What is required - Aside from the pictures, copy the listing exactly.

··· Data segment ···

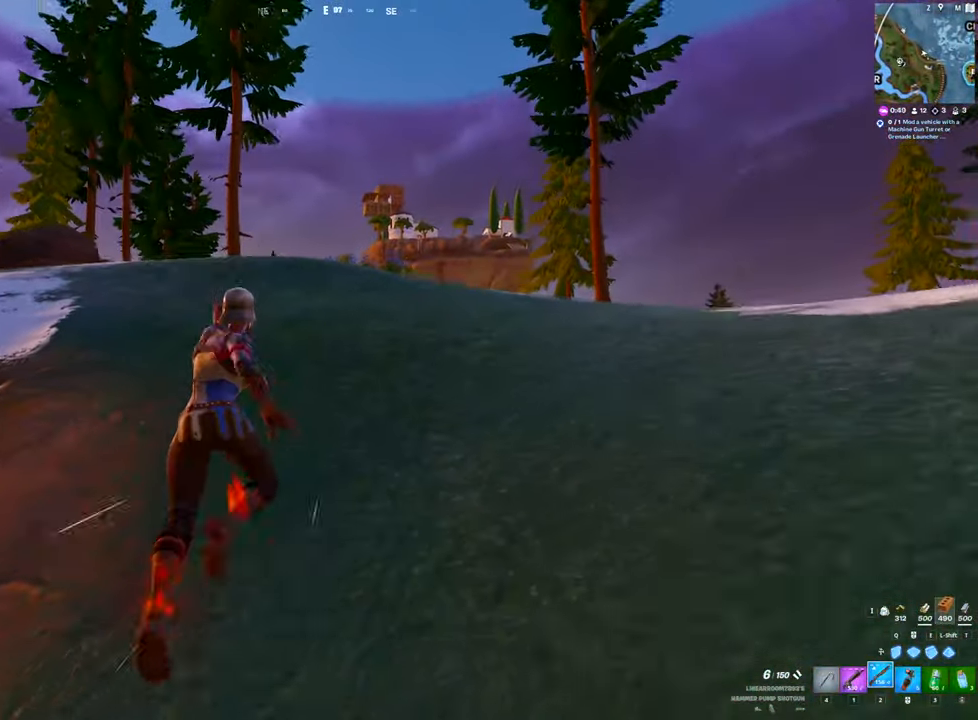
{"keys": ["w"], "mouse": [], "mouse_move": "still", "events": [[266, "ctrl", "down"], [500, "ctrl", "up"]]}
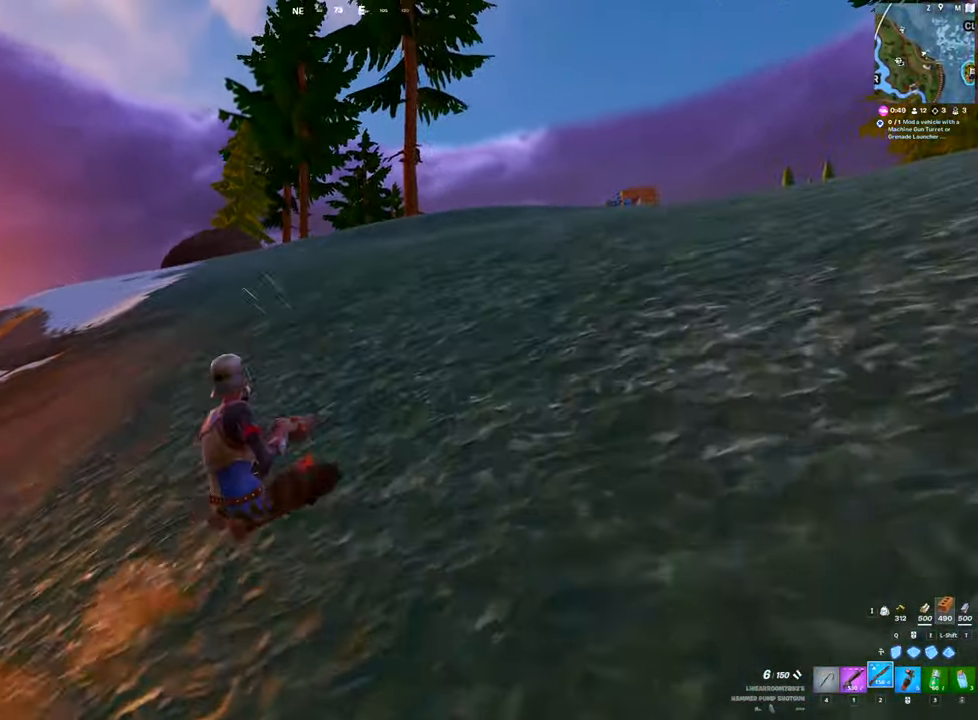
{"keys": ["w"], "mouse": [], "mouse_move": "left", "events": [[50, "space", "down"], [183, "space", "up"]]}
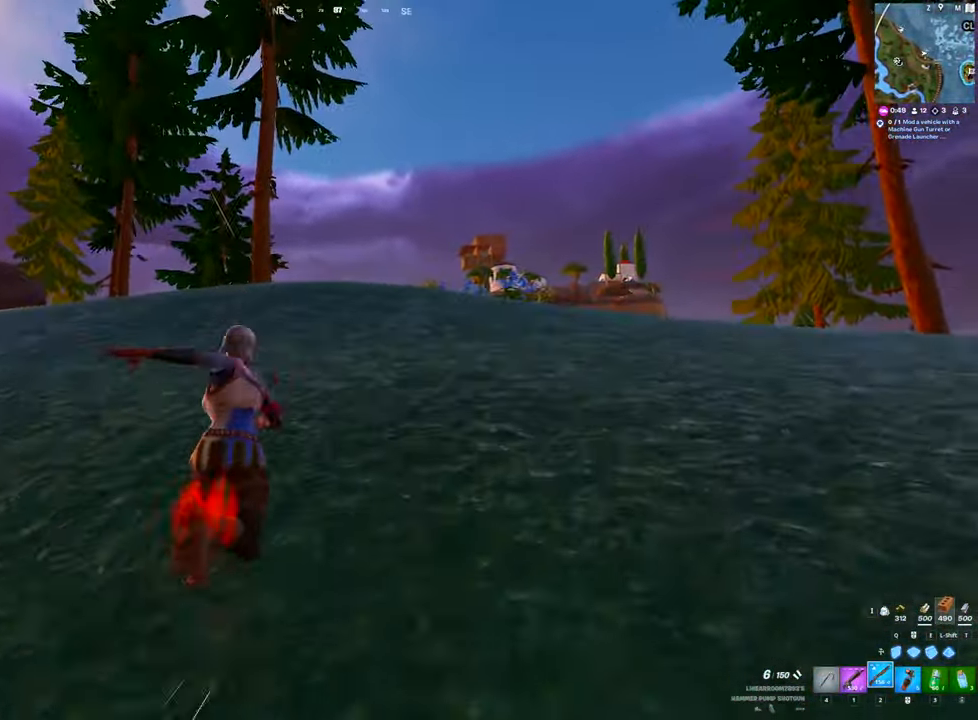
{"keys": ["w"], "mouse": [], "mouse_move": "down", "events": []}
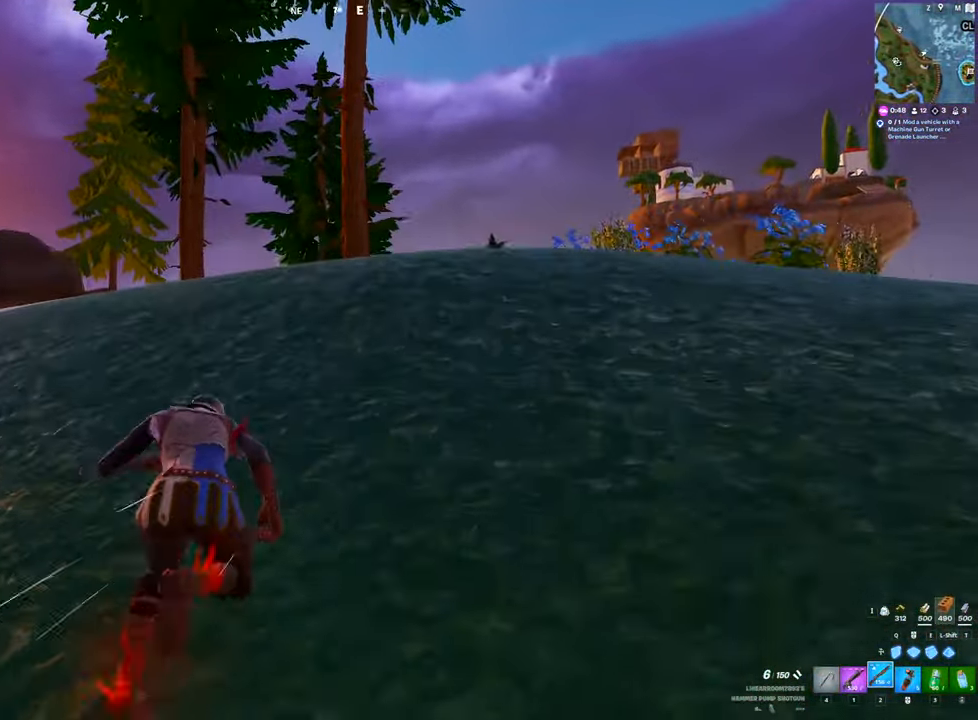
{"keys": ["d", "w"], "mouse": [], "mouse_move": "still", "events": [[116, "space", "down"], [266, "space", "up"], [366, "d", "down"]]}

···

Answer -
{"keys": ["w"], "mouse": [], "mouse_move": "still", "events": [[266, "ctrl", "down"], [500, "ctrl", "up"]]}
{"keys": ["w"], "mouse": [], "mouse_move": "left", "events": [[50, "space", "down"], [183, "space", "up"]]}
{"keys": ["w"], "mouse": [], "mouse_move": "down", "events": []}
{"keys": ["d", "w"], "mouse": [], "mouse_move": "still", "events": [[116, "space", "down"], [266, "space", "up"], [366, "d", "down"]]}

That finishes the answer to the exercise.